I, on the other hand, was the archetypal Arts and Humanities kid – though it was never about not finding Science interesting. With the exception of Astronomy, which I’ve always been passionate about, I seemed to take twice as long to truly understand chemical processes and physical laws (understand, as opposed to simply memorising and repeating them like a parrot) than I would to grasp historical events or philosophical ideas.
Because the Portuguese education system ensures that, by the age of 14, only 1/4 of students keep having Science subjects (aside from Maths), we’re bound to be fairly uneducated in these fields. Luckily, popular science books and documentaries abound, and QI opened the door for shows like The Infinite Monkey Cage to exist.
Hosted by comedian Robin Ince and never-ageing physicist Prof. Brian Cox, the radio series has been running since 2009 but, for some twisted reason, I only found out about it this year and have been binge-listening ever since.
The concept is simple: pick a theme, invite experts in that field and an additional comedian (with Katy Brand being one of the habituées), and get them all chatting for half an hour. The conversation can be focused on topics ranging from microorganisms to parallel universes, to mysticism and how war has shaped Science, and you may even catch an episode or two with the great Alan Moore.
More than making Science entertaining, the wonderful thing about this series is that it reminds us of what makes the scientific field and all its branches so incredibly fascinating in the first place: they ask all the big questions. How are stars formed? What are things made of? How does life work? When is a strawberry dead?

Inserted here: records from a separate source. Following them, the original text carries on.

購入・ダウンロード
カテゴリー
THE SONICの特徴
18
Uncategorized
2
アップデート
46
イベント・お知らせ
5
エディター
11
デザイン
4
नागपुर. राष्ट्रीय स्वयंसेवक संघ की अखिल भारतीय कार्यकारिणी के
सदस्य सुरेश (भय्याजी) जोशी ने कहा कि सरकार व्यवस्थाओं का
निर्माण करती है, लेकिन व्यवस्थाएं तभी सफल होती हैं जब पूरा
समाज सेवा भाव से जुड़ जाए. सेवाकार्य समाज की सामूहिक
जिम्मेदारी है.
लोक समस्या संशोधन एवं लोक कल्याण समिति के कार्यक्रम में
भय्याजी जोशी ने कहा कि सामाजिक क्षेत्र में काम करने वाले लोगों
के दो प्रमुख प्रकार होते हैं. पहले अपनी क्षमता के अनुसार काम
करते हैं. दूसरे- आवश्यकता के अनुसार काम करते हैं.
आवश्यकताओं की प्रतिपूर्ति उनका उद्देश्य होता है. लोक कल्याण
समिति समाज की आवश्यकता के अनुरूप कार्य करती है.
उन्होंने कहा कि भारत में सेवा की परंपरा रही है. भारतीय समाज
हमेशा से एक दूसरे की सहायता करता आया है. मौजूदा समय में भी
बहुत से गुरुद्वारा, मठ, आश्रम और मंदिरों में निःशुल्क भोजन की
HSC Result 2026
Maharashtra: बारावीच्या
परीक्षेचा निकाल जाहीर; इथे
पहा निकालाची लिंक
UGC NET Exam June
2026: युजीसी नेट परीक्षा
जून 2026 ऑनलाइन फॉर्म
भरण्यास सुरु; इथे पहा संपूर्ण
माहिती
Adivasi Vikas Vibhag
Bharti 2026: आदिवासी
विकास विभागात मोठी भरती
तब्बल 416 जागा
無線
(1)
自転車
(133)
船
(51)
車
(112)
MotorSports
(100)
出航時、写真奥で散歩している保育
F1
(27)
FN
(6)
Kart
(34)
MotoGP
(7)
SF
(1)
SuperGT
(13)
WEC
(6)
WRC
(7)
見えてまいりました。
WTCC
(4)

They don’t shy away from inviting Religion, Philosophy and the Arts to the debate either – all of which are asking big questions themselves.
It has been said that scientists are like children because they never stop asking “why?” and “how?” about the most seemingly silly or absurd things. But, although they may have that questioning spirit more embedded in them than us, regular folk, I honestly think that curiosity can be stimulated and be kept alive – especially when the questions being asked are so universal.
Admittedly, some will be more open to keep on questioning, while others will accept a handful of explanations at face value. But we all feel the need to understand the whys and hows – we just look for the answers in different places.
Yesterday, while listening to the episode about oxygen, Dr Gabrielle Walker told everyone the story of the Poisonous Plant. And I felt like the luckiest daughter in the world all over again, for having had such a bright and generous mind to share my curiosity with.